As I have indicated both on twitter and in my blog, I will be leaving my post as Chief Social Work Adviser in April next year. I believe that after four years in this post, it is time for someone with recent field experience to bring fresh thinking to this post at a time when the role of the sector has never been so vital. This however, is not the right time to be reflective, as I intend to make further progress on a number of fronts over the next few months and, as you will read, the last couple of weeks has seen no reduction on the demands on my time over the past two weeks. Details of the post can be found here.
Turning Point Scotland was the focus of a day of visits in Glasgow. An organisation which continues to grow and develop over nineteen years through the leadership of Netta McIvor and more recently Martin Cawley, who recently left to take up the post of Chief Executive of Big Lottery Scotland. Neil Richardson OBE, former Deputy Chief Constable will take the reins in January as Chief Executive. Our day with TPS provided a tremendous learning opportunity in relation to the Drug Crisis Centre and their approach to homelessness, underpinned by Citizenship and the strong commitment to the 5R`s: Rights, Responsibilities, Roles, Relationships, Resources and the sense of belonging.

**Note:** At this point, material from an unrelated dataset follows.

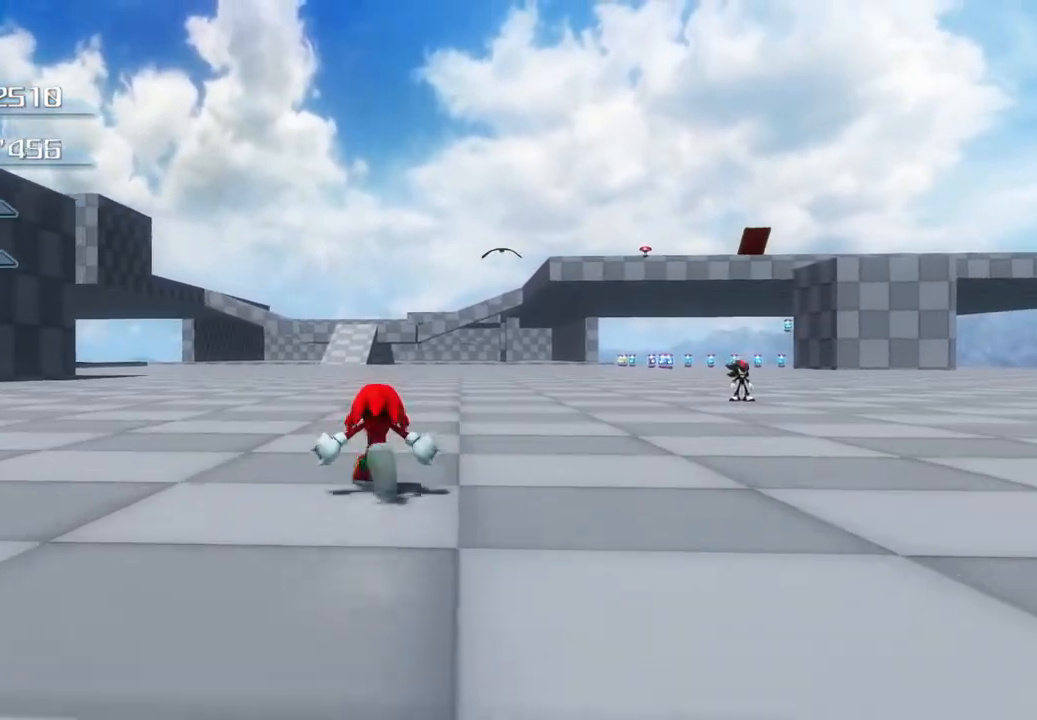
{"buttons": [], "left_stick": "up", "right_stick": "center", "events": []}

This innovative model for community integration and social inclusion was developed by the Yale Programme for recovery and Community Health. These 5 critical components were exemplified by volunteers, Craig and Collette whose lives and families have been transformed by the Turning Point Connects Programme. Thank you to both of them for being prepared to share their journey with us. TPS are now building Citizenship into the culture of the organisation. It will be interesting to revisit TPS over the next couple of years to follow developments!
Even in the wind, rain and a bumpy landing, it is always a pleasure to visits the islands of Orkney and Shetland. It is two years since I last visited but in this relatively short time both islands are facing up to the challenges of integration, both have appointed their Chief Officers (IJBs) and both have new CSWOs. Each continues to face up to the challenges of recruitment and it was refreshing to see so many newly qualified social workers in Shetland – products of their `grow your own` policies`. I was delighted to speak with the newly reformed Local Practitioner Forum on the Strategy for Social Services in Scotland.

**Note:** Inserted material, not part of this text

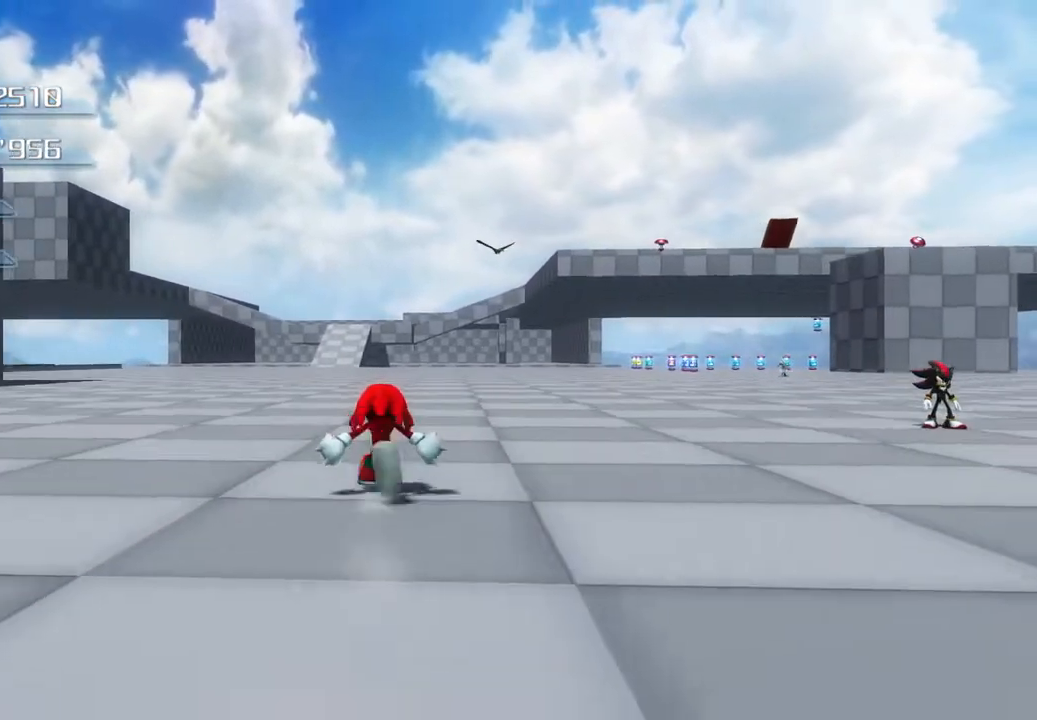
{"buttons": ["TRIANGLE"], "left_stick": "up", "right_stick": "center", "events": [[83, "SQUARE", "down"], [150, "SQUARE", "up"], [217, "SQUARE", "down"], [267, "SQUARE", "up"], [317, "SQUARE", "down"], [417, "SQUARE", "up"], [501, "TRIANGLE", "down"]]}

In Lerwick we were pleased to visit the award winning children`s house, complete with their recent award from SIRCC as Residential Team of the Year SIRCC. Flight times unfortunately did not allow us the opportunity to stay and meet with the young people, but it was good to hear of their strong connection with Who Cares Scotland.
By the skin of my teeth I managed to reach Glasgow in time to join Angela Morgan, Chief Executive of Includem and their HR Director, Michelle Nairn, who had been shortlisted for HR Director of the Year Award at the Scottish HR Network Awards. Michelle`s inclusion in the final shortlist of three was a major achievement at what was a night dominated by the private sector. Congratulations Michelle!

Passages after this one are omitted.